Porté par le grand promoteur Mitsubishi Estate, le projet TOKYO TORCH prévoit, à l'horizon 2028, la livraison de la Torch Tower (63 étages, environ 540 000 m² de surface de plancher), qui accueillera un hôtel de grand luxe de la chaîne Dorchester Collection, une salle de spectacle de type théâtre d'environ 2 000 places, ainsi que le point de vue panoramique le plus élevé de la capitale. Une vaste esplanade d'environ 7 000 m², le « Tokyo Torch Park », complétera l'ensemble.

Côté sortie Yaesu, d'autres opérations de réaménagement se poursuivent, notamment autour du Tokyo Midtown Yaesu (45 étages, ouvert en 2022), qui mêle bureaux, commerces et gare routière au sein d'un même îlot urbain entièrement repensé. Les quartiers de Marunouchi et d'Otemachi conservent, pour leur part, l'un des niveaux de loyers de bureaux les plus élevés du pays, assorti d'un taux de vacance particulièrement bas.

Quel est l'impact de ces réaménagements sur l'investissement immobilier ?

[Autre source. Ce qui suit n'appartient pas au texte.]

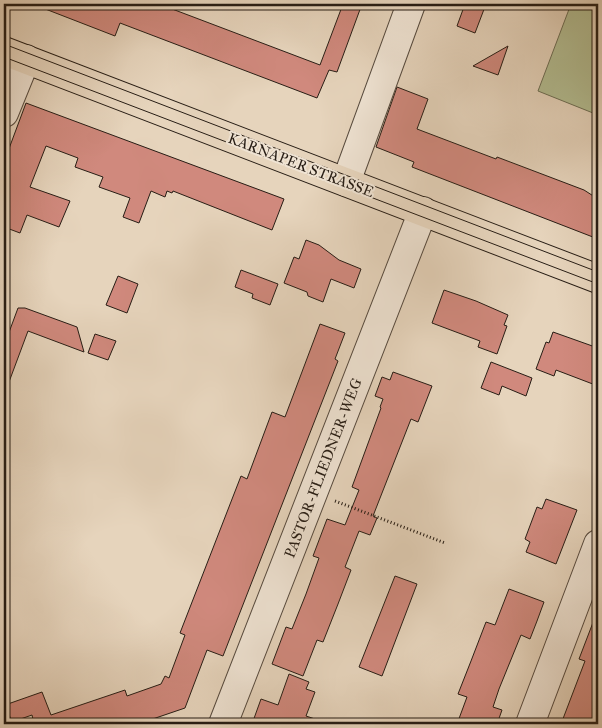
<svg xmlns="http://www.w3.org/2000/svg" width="602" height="728" viewBox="0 0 602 728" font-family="'IM FELL Great Primer',serif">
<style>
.green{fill:#b3bd92;stroke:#6d6d54}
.building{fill:#d0897d;stroke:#271d15}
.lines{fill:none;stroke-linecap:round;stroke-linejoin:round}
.minor-casing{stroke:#574b3f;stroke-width:30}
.major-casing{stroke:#271d15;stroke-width:30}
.path{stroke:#271d15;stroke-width:3;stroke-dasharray:1 2.5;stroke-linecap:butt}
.minor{stroke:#efe3d3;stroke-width:28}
.major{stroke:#e6d4bc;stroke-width:28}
.tram{stroke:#271d15;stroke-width:1}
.labels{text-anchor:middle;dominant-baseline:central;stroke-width:4;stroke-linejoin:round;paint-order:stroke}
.street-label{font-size:15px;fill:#271d15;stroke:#efe3d3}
</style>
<rect width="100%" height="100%" fill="#e6d4bc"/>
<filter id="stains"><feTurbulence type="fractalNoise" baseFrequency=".004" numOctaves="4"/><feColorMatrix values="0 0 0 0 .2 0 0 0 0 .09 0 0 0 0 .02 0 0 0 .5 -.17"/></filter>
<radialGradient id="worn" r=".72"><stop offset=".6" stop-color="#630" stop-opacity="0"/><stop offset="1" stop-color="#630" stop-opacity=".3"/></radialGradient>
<path class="green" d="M571,4H598V115L538,91Z"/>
<g class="building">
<path d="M35,4H159L320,65L343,4H362L337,72L329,70L317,98L120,23L115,36L35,5Z"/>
<path d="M465,4H486L475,33L457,26Z"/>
<path d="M508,46L498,75L473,66Z"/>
<path d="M397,87L428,99L417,129L496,159L497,157L584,190L598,199V239L412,167L414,162L376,147Z"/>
<path d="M26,103L284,199L272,230L173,191L172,193L167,191L165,197L151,191L139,223L123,217L130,198L99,187L103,177L75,167L78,158L46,146L30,187L70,201L59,227L27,215L20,233L4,227V162Z"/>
<path d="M306,240L319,245L339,260L361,269L354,288L331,279L323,302L308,296L307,292L284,283L294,257L299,259Z"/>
<path d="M241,270L278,284L270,305L252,298L253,294L235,287Z"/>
<path d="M118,276L138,284L127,313L106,305Z"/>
<path d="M444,290L476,301L508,315L504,325L507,326L497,354L478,347L480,341L432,323Z"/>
<path d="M18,308H25L77,327L84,352L28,331L6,390H4V334L8,335Z"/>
<path d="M320,324L345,333L335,359L338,361L223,656L207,650L185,708L138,724H34L32,715L12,722L5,705L42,692L51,715L125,690L127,696L161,684L165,676L169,678L185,635L180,633L241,476L247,479L272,412L285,417Z"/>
<path d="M553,332L598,348V386L556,370L554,376L536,369L546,342L549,343Z"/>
<path d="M95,334L116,341L108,360L88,353Z"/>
<path d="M491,362L532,378L526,396L502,386L499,395L481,388Z"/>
<path d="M393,372L432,386L418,422L411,419L373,516L377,518L370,535L359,531L345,567L351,570L338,604L323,642L317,640L303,676L272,664L286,627L292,629L306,594L319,558L313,556L327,519L345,525L359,490L352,487L381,408L380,407L383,399L375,396L382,377L390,380Z"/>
<path d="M546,499L577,510L556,564L526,552L530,542L525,539L537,507L542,509Z"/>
<path d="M395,576L417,584L382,676L359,667Z"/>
<path d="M509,589L544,602L537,621L530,639L521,635L499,689L493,707L502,710L497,724H457L467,697L458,694L471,661L486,622L495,625Z"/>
<path d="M597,612L598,724H561L585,661L579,659Z"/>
<path d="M289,674L309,682L306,689L315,692L306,716L324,722V724H252L261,699L278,705Z"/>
</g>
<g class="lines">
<g class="minor-casing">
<g id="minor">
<path d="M4,113L26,59"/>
<path d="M346,182L411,4"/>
<path d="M223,724L423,211"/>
<path d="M530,724L598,544"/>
</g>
</g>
<g class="major-casing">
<path id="major" d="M4,51L598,279"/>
</g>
<path class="path" d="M335,501L445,543"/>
<use href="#minor" class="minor"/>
<use href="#major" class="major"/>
<g class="tram">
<path d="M4,44L598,272"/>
<path d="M4,57L598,284"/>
</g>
</g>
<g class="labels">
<g class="street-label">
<text transform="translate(301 165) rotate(21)">KARNAPER STRASSE</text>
<text transform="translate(323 468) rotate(-69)">PASTOR-FLIEDNER-WEG</text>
</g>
</g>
<rect width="602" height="728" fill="none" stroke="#e6d4bc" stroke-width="20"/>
<rect x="5" y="5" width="592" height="718" fill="none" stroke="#271d15" stroke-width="2.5"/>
<rect x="10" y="10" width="582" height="708" fill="none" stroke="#271d15"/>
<rect width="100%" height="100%" filter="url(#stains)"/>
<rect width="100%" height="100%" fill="url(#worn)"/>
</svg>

Les grands projets de réaménagement font mécaniquement grimper les prix fonciers et les loyers des quartiers concernés, ce qui profite directement aux investisseurs en termes de valorisation de leur patrimoine. À Toranomon, Shibuya comme Shinagawa, les prix fonciers ont progressé, par rapport à la période précédant les travaux, de plusieurs dizaines de pour cent, voire ont doublé : l'équation réaménagement égale valorisation immobilière s'en trouve donc largement vérifiée.

Au centre de Tokyo, la demande pour des bureaux de haute qualité reste solide, et les immeubles les plus récents et les mieux équipés conservent un net avantage pour attirer les locataires. Depuis la pandémie, le mouvement de retour au bureau des entreprises japonaises est nettement plus marqué qu'en Europe ou aux États-Unis, ce qui limite, selon de nombreux observateurs, la pression baissière que pourrait exercer l'augmentation de l'offre de bureaux sur les loyers.

Sur le marché résidentiel également, les résidences de très haut standing telles que l'« Aman Residences Tokyo » d'Azabudai Hills (91 unités) suscitent un vif intérêt auprès de la clientèle fortunée japonaise comme internationale : les biens issus de ces réaménagements deviennent ainsi de véritables actifs-trophées, servant de réceptacle à des capitaux d'investissement en quête de valeurs sûres. Ces dernières années, les acquisitions d'actifs de premier ordre du centre de Tokyo par des capitaux étrangers se sont d'ailleurs multipliées.

Quels changements ces réaménagements apportent-ils à la vie du quartier ?

Au-delà du seul renouvellement des bâtiments, ces grands chantiers apportent aux quartiers concernés des transformations à plusieurs niveaux : amélioration de l'accessibilité, enrichissement de l'offre commerciale, ou encore renforcement de la résilience face aux catastrophes naturelles.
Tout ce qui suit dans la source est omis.